About 30 former chairmen of Penn State’s faculty senate signed a statement denouncing the school’s surrender. They noted that the consent decree actually went beyond the Freeh report in its censure. Football at Penn State, the decree said, was “held in higher esteem than the values of the institution, the values of the N.C.A.A., the values of higher education, and most disturbingly the values of human decency.”
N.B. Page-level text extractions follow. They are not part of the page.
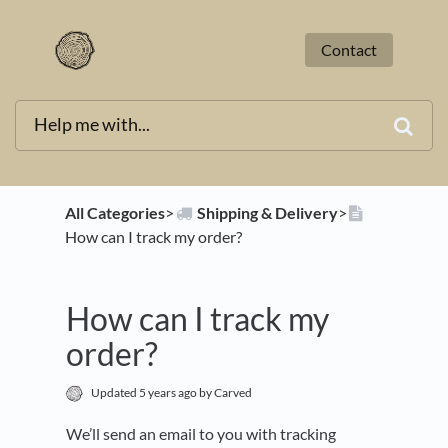
Contact
All Categories
​>​
​Shipping & Delivery
​>​
How can I track my order?
How can I track my
order?
Updated
5 years ago
by Carved
We’ll send an email to you with tracking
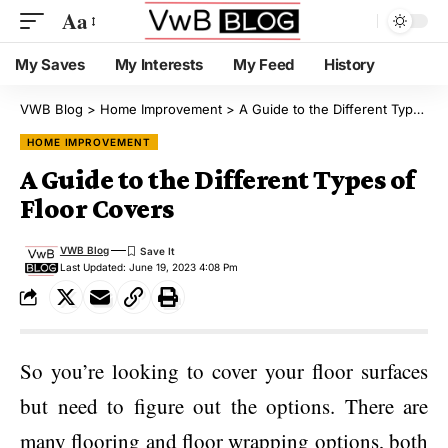
Aa
My Saves
My Interests
My Feed
History
VWB Blog
>
Home Improvement
>
A Guide to the Different Types of Floor Covers
HOME IMPROVEMENT
A Guide to the Different Types of
Floor Covers
VWB Blog
Last Updated: June 19, 2023 4:08 Pm
So you’re looking to cover your floor surfaces
but need to figure out the options. There are
many flooring and floor wrapping options, both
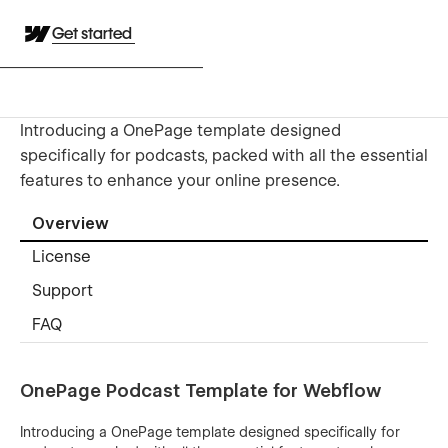
Get started
Introducing a OnePage template designed
specifically for podcasts, packed with all the essential
features to enhance your online presence.
Overview
License
Support
FAQ
OnePage Podcast Template for Webflow
Introducing a OnePage template designed specifically for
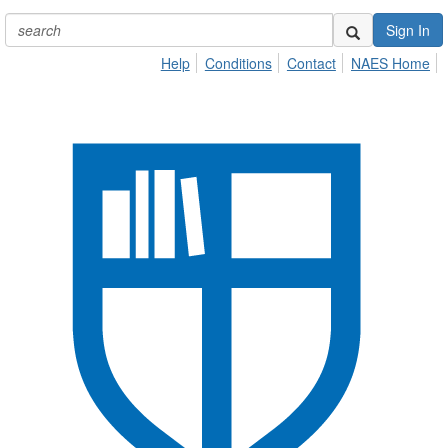
Sign In
Help
Conditions
Contact
NAES Home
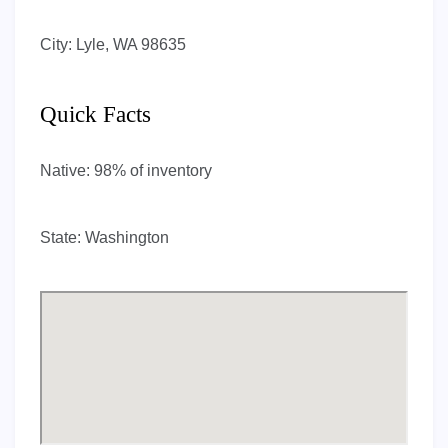
City:
Lyle, WA 98635
Quick Facts
Native:
98% of inventory
State:
Washington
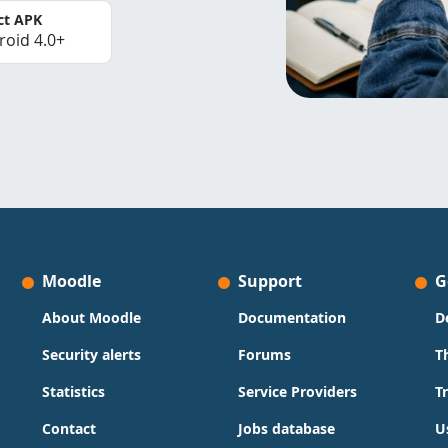
ct APK
roid 4.0+
Moodle
Support
G
About Moodle
Documentation
D
Security alerts
Forums
T
Statistics
Service Providers
T
Contact
Jobs database
U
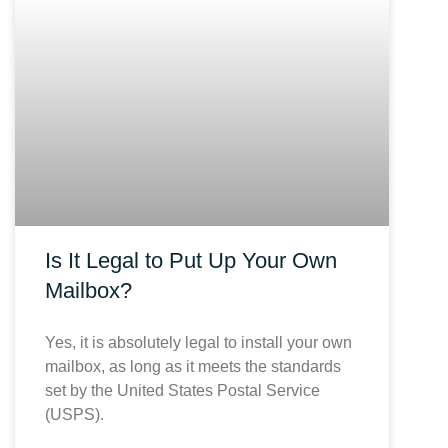
Is It Legal to Put Up Your Own
Mailbox?
Yes, it is absolutely legal to install your own
mailbox, as long as it meets the standards
set by the United States Postal Service
(USPS).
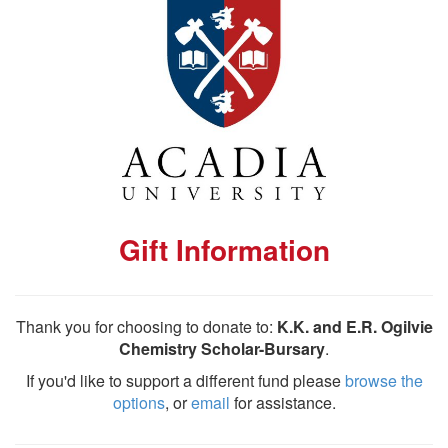
Gift Information
Thank you for choosing to donate to:
K.K. and E.R. Ogilvie
Chemistry Scholar-Bursary
.
If you'd like to support a different fund please
browse the
options
, or
email
for assistance.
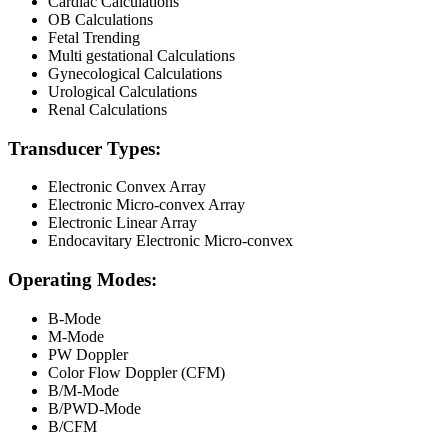
Cardiac Calculations
OB Calculations
Fetal Trending
Multi gestational Calculations
Gynecological Calculations
Urological Calculations
Renal Calculations
Transducer Types:
Electronic Convex Array
Electronic Micro-convex Array
Electronic Linear Array
Endocavitary Electronic Micro-convex
Operating Modes:
B-Mode
M-Mode
PW Doppler
Color Flow Doppler (CFM)
B/M-Mode
B/PWD-Mode
B/CFM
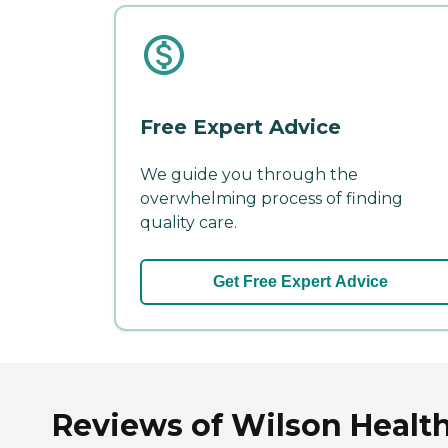
Free Expert Advice
We guide you through the
overwhelming process of finding
quality care.
Get Free Expert Advice
Reviews of Wilson Health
There is no mystery why Penn State signed the document — it was under duress. The N.C.A.A. was threatening to shut the football program down for as long as four years, a rare punishment colloquially referred to as the death penalty. Rodney Erickson, Spanier’s successor, told the ESPN news program “Outside the Lines” that he signed the decree to save Penn State football. “I think the death penalty would have been far, far worse for the program and the university over the long run,” he said.
It was a remarkable admission. Penn State had been held to account for being so focused on football that it was blinded to more important human values. It then agreed to a document crafted to save football.
Dick Thornburgh, the former U.S. attorney general and two-term governor of Pennsylvania, was hired by the Paterno family to review the Freeh Report. His own report, released last year, noted that Freeh quoted some witnesses anonymously, leaving no way to assess their credibility, and made liberal use of grand-jury testimony, which is elicited by a prosecutor and not cross-examined. Many key witnesses were not interviewed by Freeh’s team, including McQueary. The report quoted from his testimony.
Freeh, who did not respond to my interview requests, did talk to Spanier, but less than a week before he issued his report. “By then, I’m sure that the report was already written,” Thornburgh said. “Anyone who has ever participated in one of these investigations would know that to be the case.” While expressing respect for Freeh, Thornburgh considers the report so flawed as to call into question all of its findings relating to the individuals it names as well as the supposed guilt of the Penn State community. “The language that I find most objectionable is the charge that Paterno and others, in order to avoid the consequences of bad publicity, repeatedly concealed facts relating to Sandusky’s child abuse,” Thornburgh said when I interviewed him at his Washington office in May. “There is no factual basis in the record for that whatsoever. I challenge anybody to find it. It’s outrageous.”